• How to complete this task: Reproduce the listing below with "top-left" changed to "upper-left" and everything else left unchanged, omitting the pictures.

(Collected data)
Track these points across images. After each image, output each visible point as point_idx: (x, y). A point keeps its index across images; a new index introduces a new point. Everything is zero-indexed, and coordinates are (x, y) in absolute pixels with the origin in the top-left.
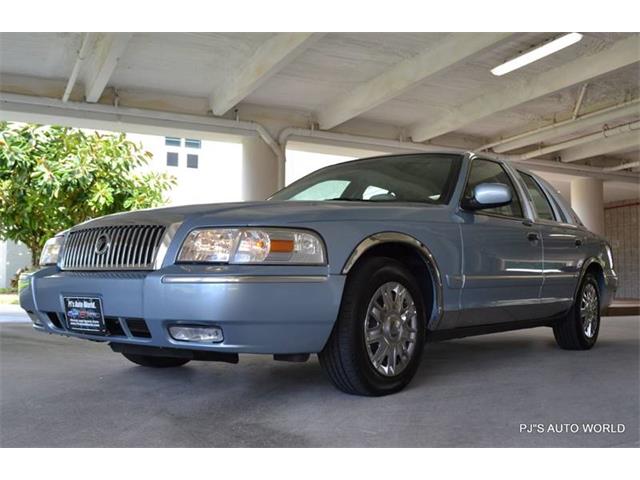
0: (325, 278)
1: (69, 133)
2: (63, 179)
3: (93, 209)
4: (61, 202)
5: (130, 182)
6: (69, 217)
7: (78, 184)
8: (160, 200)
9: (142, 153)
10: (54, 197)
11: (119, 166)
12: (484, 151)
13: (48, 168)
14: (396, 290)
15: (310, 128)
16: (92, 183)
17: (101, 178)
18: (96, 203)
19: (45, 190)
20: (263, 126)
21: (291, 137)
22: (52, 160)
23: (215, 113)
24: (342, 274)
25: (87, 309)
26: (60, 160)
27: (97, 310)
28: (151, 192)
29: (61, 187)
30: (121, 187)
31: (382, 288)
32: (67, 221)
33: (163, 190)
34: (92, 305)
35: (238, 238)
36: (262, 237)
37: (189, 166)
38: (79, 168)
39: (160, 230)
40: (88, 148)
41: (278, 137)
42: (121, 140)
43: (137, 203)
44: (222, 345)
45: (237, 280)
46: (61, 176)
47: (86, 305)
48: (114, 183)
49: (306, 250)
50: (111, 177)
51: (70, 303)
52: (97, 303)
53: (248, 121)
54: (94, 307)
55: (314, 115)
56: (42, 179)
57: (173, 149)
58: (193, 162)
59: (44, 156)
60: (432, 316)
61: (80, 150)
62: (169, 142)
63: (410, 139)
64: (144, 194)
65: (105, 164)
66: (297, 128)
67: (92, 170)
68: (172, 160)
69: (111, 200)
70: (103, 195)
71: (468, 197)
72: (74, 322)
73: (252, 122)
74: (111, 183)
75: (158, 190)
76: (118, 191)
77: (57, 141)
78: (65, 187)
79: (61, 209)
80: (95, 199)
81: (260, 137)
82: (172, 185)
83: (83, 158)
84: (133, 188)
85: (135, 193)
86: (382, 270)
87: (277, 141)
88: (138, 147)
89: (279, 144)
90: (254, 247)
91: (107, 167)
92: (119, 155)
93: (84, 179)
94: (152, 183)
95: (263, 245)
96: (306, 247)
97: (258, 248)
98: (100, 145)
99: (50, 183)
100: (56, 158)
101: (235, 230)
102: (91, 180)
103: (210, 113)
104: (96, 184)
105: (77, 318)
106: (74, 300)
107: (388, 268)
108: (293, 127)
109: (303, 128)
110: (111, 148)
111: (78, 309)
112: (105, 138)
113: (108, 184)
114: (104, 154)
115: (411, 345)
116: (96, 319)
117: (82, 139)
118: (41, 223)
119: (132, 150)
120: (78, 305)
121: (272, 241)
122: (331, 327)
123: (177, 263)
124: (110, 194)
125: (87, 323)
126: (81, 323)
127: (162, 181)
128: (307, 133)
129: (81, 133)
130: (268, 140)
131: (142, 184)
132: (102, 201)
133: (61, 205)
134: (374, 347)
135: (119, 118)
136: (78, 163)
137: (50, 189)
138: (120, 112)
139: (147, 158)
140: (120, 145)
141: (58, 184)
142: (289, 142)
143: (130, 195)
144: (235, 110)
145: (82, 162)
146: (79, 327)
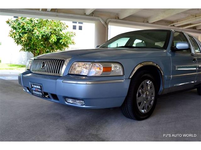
0: (123, 81)
1: (44, 20)
2: (42, 34)
3: (51, 43)
4: (42, 40)
5: (62, 35)
6: (44, 45)
7: (46, 35)
8: (70, 40)
9: (65, 26)
10: (40, 39)
11: (58, 30)
12: (171, 26)
13: (38, 31)
14: (148, 82)
15: (116, 19)
16: (51, 35)
17: (53, 33)
18: (52, 41)
19: (37, 37)
20: (101, 18)
21: (110, 21)
22: (39, 28)
23: (86, 14)
24: (129, 78)
25: (38, 88)
26: (41, 28)
27: (41, 89)
28: (68, 38)
29: (41, 36)
30: (59, 36)
31: (143, 82)
32: (43, 46)
33: (71, 37)
34: (39, 87)
35: (91, 66)
36: (99, 66)
37: (79, 29)
38: (47, 30)
39: (63, 61)
40: (49, 24)
41: (106, 21)
42: (59, 22)
43: (64, 41)
44: (84, 106)
45: (90, 83)
46: (41, 33)
47: (38, 87)
48: (57, 35)
49: (116, 70)
50: (56, 33)
51: (32, 85)
52: (41, 87)
53: (97, 16)
54: (40, 88)
55: (117, 14)
56: (36, 34)
57: (75, 24)
58: (80, 28)
59: (37, 27)
60: (160, 90)
61: (47, 25)
62: (73, 22)
63: (148, 22)
64: (66, 38)
65: (54, 29)
66: (112, 18)
67: (50, 31)
68: (74, 28)
69: (56, 40)
70: (54, 39)
71: (173, 47)
72: (34, 92)
73: (98, 17)
74: (56, 35)
75: (70, 37)
76: (58, 37)
77: (40, 22)
78: (42, 36)
79: (42, 42)
80: (51, 40)
81: (101, 22)
82: (74, 35)
83: (48, 28)
84: (62, 36)
85: (63, 38)
86: (143, 76)
87: (106, 23)
88: (64, 24)
89: (106, 24)
90: (97, 70)
91: (55, 30)
92: (58, 27)
93: (48, 34)
94: (68, 35)
95: (100, 69)
96: (116, 69)
97: (98, 70)
98: (53, 23)
99: (38, 35)
100: (40, 28)
101: (90, 63)
102: (50, 34)
103: (85, 14)
104: (52, 35)
105: (35, 91)
106: (34, 85)
107: (145, 75)
108: (111, 18)
109: (114, 19)
110: (56, 24)
111: (35, 88)
112: (54, 21)
113: (55, 35)
114: (54, 26)
115: (152, 101)
116: (41, 92)
117: (48, 21)
118: (36, 47)
119: (62, 25)
120: (35, 86)
121: (103, 67)
122: (124, 98)
123: (69, 74)
124: (56, 38)
125: (38, 93)
126: (36, 93)
127: (71, 34)
128: (115, 20)
129: (47, 20)
130: (103, 23)
131: (65, 35)
132: (53, 40)
133: (42, 41)
134: (140, 104)
135: (57, 16)
136: (46, 29)
137: (38, 37)
138: (58, 14)
139: (67, 27)
140: (59, 23)
141: (40, 35)
142: (109, 23)
143: (62, 39)
144: (93, 13)
145: (47, 29)
146: (36, 94)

• Answer section:
Track these points across images. After each image, output each visible point as point_idx: (x, y). A point keeps its index across images; a new index introduces a new point. Everything is zero-indexed, and coordinates are (x, y) in absolute pixels with the origin in the upper-left.
0: (325, 278)
1: (69, 133)
2: (63, 179)
3: (93, 209)
4: (61, 202)
5: (130, 182)
6: (69, 217)
7: (78, 184)
8: (160, 200)
9: (142, 153)
10: (54, 197)
11: (119, 166)
12: (484, 151)
13: (48, 168)
14: (396, 290)
15: (310, 128)
16: (92, 183)
17: (101, 178)
18: (96, 203)
19: (45, 190)
20: (263, 126)
21: (291, 137)
22: (52, 160)
23: (215, 113)
24: (342, 274)
25: (87, 309)
26: (60, 160)
27: (97, 310)
28: (151, 192)
29: (61, 187)
30: (121, 187)
31: (382, 288)
32: (67, 221)
33: (163, 190)
34: (92, 305)
35: (238, 238)
36: (262, 237)
37: (189, 166)
38: (79, 168)
39: (160, 230)
40: (88, 148)
41: (278, 137)
42: (121, 140)
43: (137, 203)
44: (222, 345)
45: (237, 280)
46: (61, 176)
47: (86, 305)
48: (114, 183)
49: (306, 250)
50: (111, 177)
51: (70, 303)
52: (97, 303)
53: (248, 121)
54: (94, 307)
55: (314, 115)
56: (42, 179)
57: (173, 149)
58: (193, 162)
59: (44, 156)
60: (432, 316)
61: (80, 150)
62: (169, 142)
63: (410, 139)
64: (144, 194)
65: (105, 164)
66: (297, 128)
67: (92, 170)
68: (172, 160)
69: (111, 200)
70: (103, 195)
71: (468, 197)
72: (74, 322)
73: (252, 122)
74: (111, 183)
75: (158, 190)
76: (118, 191)
77: (57, 141)
78: (65, 187)
79: (61, 209)
80: (95, 199)
81: (260, 137)
82: (172, 185)
83: (83, 158)
84: (133, 188)
85: (135, 193)
86: (382, 270)
87: (277, 141)
88: (138, 147)
89: (279, 144)
90: (254, 247)
91: (107, 167)
92: (119, 155)
93: (84, 179)
94: (152, 183)
95: (263, 245)
96: (306, 247)
97: (258, 248)
98: (100, 145)
99: (50, 183)
100: (56, 158)
101: (235, 230)
102: (91, 180)
103: (210, 113)
104: (96, 184)
105: (77, 318)
106: (74, 300)
107: (388, 268)
108: (293, 127)
109: (303, 128)
110: (111, 148)
111: (78, 309)
112: (105, 138)
113: (108, 184)
114: (104, 154)
115: (411, 345)
116: (96, 319)
117: (82, 139)
118: (41, 223)
119: (132, 150)
120: (78, 305)
121: (272, 241)
122: (331, 327)
123: (177, 263)
124: (110, 194)
125: (87, 323)
126: (81, 323)
127: (162, 181)
128: (307, 133)
129: (81, 133)
130: (268, 140)
131: (142, 184)
132: (102, 201)
133: (61, 205)
134: (374, 347)
135: (119, 118)
136: (78, 163)
137: (50, 189)
138: (120, 112)
139: (147, 158)
140: (120, 145)
141: (58, 184)
142: (289, 142)
143: (130, 195)
144: (235, 110)
145: (82, 162)
146: (79, 327)
0: (123, 81)
1: (44, 20)
2: (42, 34)
3: (51, 43)
4: (42, 40)
5: (62, 35)
6: (44, 45)
7: (46, 35)
8: (70, 40)
9: (65, 26)
10: (40, 39)
11: (58, 30)
12: (171, 26)
13: (38, 31)
14: (148, 82)
15: (116, 19)
16: (51, 35)
17: (53, 33)
18: (52, 41)
19: (37, 37)
20: (101, 18)
21: (110, 21)
22: (39, 28)
23: (86, 14)
24: (129, 78)
25: (38, 88)
26: (41, 28)
27: (41, 89)
28: (68, 38)
29: (41, 36)
30: (59, 36)
31: (143, 82)
32: (43, 46)
33: (71, 37)
34: (39, 87)
35: (91, 66)
36: (99, 66)
37: (79, 29)
38: (47, 30)
39: (63, 61)
40: (49, 24)
41: (106, 21)
42: (59, 22)
43: (64, 41)
44: (84, 106)
45: (90, 83)
46: (41, 33)
47: (38, 87)
48: (57, 35)
49: (116, 70)
50: (56, 33)
51: (32, 85)
52: (41, 87)
53: (97, 16)
54: (40, 88)
55: (117, 14)
56: (36, 34)
57: (75, 24)
58: (80, 28)
59: (37, 27)
60: (160, 90)
61: (47, 25)
62: (73, 22)
63: (148, 22)
64: (66, 38)
65: (54, 29)
66: (112, 18)
67: (50, 31)
68: (74, 28)
69: (56, 40)
70: (54, 39)
71: (173, 47)
72: (34, 92)
73: (98, 17)
74: (56, 35)
75: (70, 37)
76: (58, 37)
77: (40, 22)
78: (42, 36)
79: (42, 42)
80: (51, 40)
81: (101, 22)
82: (74, 35)
83: (48, 28)
84: (62, 36)
85: (63, 38)
86: (143, 76)
87: (106, 23)
88: (64, 24)
89: (106, 24)
90: (97, 70)
91: (55, 30)
92: (58, 27)
93: (48, 34)
94: (68, 35)
95: (100, 69)
96: (116, 69)
97: (98, 70)
98: (53, 23)
99: (38, 35)
100: (40, 28)
101: (90, 63)
102: (50, 34)
103: (85, 14)
104: (52, 35)
105: (35, 91)
106: (34, 85)
107: (145, 75)
108: (111, 18)
109: (114, 19)
110: (56, 24)
111: (35, 88)
112: (54, 21)
113: (55, 35)
114: (54, 26)
115: (152, 101)
116: (41, 92)
117: (48, 21)
118: (36, 47)
119: (62, 25)
120: (35, 86)
121: (103, 67)
122: (124, 98)
123: (69, 74)
124: (56, 38)
125: (38, 93)
126: (36, 93)
127: (71, 34)
128: (115, 20)
129: (47, 20)
130: (103, 23)
131: (65, 35)
132: (53, 40)
133: (42, 41)
134: (140, 104)
135: (57, 16)
136: (46, 29)
137: (38, 37)
138: (58, 14)
139: (67, 27)
140: (59, 23)
141: (40, 35)
142: (109, 23)
143: (62, 39)
144: (93, 13)
145: (47, 29)
146: (36, 94)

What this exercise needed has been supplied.